11. The method according to claim 8, wherein the corner point movement control module determines a movement step length of each movement of each corner point on a modulation plane of an optical engine of the projection apparatus according to the target coordinates and a preset number of movements, determines a display range of the projection picture after each movement on the modulation plane according to the movement step length of each corner point, and the image mapping processing module maps the projection picture into the display range and sends the projection picture within the display range to the driving layer, including:

circularly executing the following operations according to the moving times:

the application layer acquires actual coordinates of each corner point of a projection picture and sends the actual coordinates to the corner point movement control module;

the corner point movement control module determines the movement step length of each corner point in the movement according to the residual movement times and the distance between the actual coordinates of each corner point obtained this time and the target coordinates corresponding to each corner point;

determining the display range of the projection picture synthesized by the image synthesis module at this time on the modulation plane according to the moving step length of the local movement of each corner point;

the image mapping processing module maps the projection picture into the display range determined this time, and sends the projection picture in the display range to the driving layer, so that the driving layer controls an optical machine of the projection equipment to project the projection picture in the display range of the modulation plane determined this time.

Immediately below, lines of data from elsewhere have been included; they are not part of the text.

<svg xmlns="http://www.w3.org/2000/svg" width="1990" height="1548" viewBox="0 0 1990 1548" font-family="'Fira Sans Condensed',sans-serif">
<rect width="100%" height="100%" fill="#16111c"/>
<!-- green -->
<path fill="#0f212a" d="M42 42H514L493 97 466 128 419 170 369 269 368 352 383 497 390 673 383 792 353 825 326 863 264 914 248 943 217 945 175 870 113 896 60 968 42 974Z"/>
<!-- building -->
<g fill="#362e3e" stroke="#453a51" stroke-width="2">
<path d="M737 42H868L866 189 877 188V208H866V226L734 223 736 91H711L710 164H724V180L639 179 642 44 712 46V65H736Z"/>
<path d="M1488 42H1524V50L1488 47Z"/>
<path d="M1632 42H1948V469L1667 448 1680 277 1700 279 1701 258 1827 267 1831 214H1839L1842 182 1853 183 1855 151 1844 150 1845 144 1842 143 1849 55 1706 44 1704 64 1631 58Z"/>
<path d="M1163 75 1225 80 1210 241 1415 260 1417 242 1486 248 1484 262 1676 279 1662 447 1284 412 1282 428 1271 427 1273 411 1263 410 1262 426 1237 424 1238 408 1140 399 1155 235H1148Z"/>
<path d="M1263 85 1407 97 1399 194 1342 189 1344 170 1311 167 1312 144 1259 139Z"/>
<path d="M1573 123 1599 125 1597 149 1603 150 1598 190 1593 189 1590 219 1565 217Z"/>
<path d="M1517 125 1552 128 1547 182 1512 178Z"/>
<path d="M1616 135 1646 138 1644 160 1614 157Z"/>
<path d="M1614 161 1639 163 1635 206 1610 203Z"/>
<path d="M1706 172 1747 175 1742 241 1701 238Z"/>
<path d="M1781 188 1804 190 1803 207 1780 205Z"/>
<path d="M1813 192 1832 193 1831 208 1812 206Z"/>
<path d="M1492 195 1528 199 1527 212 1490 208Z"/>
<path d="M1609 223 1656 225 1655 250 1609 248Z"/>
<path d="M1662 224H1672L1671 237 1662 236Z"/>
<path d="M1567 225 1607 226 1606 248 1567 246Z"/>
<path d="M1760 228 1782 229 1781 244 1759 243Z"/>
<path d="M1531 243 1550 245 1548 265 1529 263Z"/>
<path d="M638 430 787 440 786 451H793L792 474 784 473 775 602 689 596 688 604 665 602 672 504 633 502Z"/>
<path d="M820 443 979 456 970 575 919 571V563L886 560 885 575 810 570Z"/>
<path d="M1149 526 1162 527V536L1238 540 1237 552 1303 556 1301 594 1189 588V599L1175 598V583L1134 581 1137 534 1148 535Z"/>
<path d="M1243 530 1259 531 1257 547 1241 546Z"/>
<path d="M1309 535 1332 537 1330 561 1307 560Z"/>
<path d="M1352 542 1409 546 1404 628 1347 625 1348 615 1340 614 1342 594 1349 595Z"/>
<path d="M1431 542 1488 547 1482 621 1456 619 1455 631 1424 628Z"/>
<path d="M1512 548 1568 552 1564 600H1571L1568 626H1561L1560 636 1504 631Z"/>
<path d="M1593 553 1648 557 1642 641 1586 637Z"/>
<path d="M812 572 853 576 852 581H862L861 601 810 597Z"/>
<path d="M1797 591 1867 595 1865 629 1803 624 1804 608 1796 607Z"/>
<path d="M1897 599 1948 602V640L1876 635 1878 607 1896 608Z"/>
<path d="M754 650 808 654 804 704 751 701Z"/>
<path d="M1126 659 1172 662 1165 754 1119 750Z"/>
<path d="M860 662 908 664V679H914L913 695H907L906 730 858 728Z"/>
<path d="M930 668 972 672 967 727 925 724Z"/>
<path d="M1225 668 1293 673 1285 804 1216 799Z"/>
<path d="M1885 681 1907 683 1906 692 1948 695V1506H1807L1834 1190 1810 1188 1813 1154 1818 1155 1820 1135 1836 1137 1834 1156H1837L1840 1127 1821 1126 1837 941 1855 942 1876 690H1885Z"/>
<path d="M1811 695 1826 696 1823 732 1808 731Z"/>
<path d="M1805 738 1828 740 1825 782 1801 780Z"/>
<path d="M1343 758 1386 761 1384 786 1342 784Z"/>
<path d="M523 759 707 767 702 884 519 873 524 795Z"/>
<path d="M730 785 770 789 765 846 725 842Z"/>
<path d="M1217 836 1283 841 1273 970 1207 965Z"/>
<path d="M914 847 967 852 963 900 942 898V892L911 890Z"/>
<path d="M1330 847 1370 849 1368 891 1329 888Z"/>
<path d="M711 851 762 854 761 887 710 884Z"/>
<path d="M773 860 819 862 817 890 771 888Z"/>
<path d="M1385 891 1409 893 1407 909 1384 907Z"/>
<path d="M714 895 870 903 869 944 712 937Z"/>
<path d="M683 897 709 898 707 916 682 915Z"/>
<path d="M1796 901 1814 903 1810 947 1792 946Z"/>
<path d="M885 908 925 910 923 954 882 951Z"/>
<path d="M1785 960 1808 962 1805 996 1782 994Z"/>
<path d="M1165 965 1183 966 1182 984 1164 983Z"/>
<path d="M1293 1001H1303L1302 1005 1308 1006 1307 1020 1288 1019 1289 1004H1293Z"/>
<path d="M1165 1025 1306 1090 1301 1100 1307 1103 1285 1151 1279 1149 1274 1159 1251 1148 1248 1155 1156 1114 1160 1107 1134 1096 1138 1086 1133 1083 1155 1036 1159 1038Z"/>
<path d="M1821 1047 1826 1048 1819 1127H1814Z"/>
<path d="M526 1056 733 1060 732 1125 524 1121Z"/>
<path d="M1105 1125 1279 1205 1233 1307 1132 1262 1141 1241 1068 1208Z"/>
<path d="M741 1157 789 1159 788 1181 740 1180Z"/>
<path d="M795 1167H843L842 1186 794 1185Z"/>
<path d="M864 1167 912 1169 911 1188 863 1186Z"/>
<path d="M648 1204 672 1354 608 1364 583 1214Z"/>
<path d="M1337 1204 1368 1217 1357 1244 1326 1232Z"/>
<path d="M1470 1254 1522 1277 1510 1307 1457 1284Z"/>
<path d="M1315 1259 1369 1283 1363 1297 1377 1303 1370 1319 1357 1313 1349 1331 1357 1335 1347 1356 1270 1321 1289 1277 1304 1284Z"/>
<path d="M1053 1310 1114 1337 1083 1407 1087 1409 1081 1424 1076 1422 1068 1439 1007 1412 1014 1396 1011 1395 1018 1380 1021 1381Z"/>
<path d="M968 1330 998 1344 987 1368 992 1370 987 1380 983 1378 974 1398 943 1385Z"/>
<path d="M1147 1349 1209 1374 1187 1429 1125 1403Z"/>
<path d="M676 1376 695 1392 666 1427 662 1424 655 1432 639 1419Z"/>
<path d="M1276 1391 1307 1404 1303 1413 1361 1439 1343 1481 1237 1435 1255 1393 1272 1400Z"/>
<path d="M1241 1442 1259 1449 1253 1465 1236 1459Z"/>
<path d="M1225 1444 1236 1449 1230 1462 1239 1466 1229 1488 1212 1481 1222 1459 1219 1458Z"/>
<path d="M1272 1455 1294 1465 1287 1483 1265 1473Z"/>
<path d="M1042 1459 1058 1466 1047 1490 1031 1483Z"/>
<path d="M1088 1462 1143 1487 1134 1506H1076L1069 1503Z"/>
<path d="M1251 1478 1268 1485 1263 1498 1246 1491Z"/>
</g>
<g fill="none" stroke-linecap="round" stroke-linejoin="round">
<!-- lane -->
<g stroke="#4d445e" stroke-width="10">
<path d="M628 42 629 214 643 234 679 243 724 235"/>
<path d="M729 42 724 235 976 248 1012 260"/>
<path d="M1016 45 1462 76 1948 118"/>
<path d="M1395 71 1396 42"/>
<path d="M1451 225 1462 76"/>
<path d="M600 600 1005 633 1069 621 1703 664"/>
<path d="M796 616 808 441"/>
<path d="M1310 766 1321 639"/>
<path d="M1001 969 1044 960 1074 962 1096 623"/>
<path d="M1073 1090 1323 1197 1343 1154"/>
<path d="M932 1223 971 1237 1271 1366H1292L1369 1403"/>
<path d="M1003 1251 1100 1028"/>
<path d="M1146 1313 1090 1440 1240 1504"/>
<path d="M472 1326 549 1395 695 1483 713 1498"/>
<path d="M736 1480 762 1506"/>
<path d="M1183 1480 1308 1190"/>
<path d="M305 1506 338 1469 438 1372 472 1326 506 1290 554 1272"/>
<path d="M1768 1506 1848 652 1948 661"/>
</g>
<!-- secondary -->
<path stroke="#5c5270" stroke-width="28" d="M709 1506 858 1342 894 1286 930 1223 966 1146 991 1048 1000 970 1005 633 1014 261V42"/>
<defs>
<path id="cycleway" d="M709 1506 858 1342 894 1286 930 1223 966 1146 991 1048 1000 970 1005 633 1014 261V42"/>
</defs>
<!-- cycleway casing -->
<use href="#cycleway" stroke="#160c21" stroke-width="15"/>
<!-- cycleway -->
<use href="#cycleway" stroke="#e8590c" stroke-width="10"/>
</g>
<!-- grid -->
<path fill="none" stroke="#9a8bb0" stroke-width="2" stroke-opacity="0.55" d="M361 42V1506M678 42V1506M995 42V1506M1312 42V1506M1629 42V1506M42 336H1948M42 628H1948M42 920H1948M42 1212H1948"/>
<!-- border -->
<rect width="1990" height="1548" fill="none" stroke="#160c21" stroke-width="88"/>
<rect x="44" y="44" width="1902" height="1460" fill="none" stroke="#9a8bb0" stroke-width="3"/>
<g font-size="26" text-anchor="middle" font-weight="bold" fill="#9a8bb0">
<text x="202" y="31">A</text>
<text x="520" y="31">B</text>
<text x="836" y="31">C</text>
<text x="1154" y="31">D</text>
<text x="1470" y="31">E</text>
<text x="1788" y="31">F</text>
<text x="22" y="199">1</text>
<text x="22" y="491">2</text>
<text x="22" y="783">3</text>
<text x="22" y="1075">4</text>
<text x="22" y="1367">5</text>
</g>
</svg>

12. The method according to any one of claims 6 to 11, wherein the moving steps for each corner point are sequentially decreased, sequentially increased, or equal.

13. A projection screen processing apparatus, comprising:

14. A non-transitory computer readable storage medium, on which a computer program is stored, which, when being executed by a processor, carries out the steps of the method according to any one of claims 1 to 5.

15. A projection device, comprising:

a memory having a computer program stored thereon;

a processor for executing the computer program in the memory to carry out the steps of the method of any one of claims 1 to 5.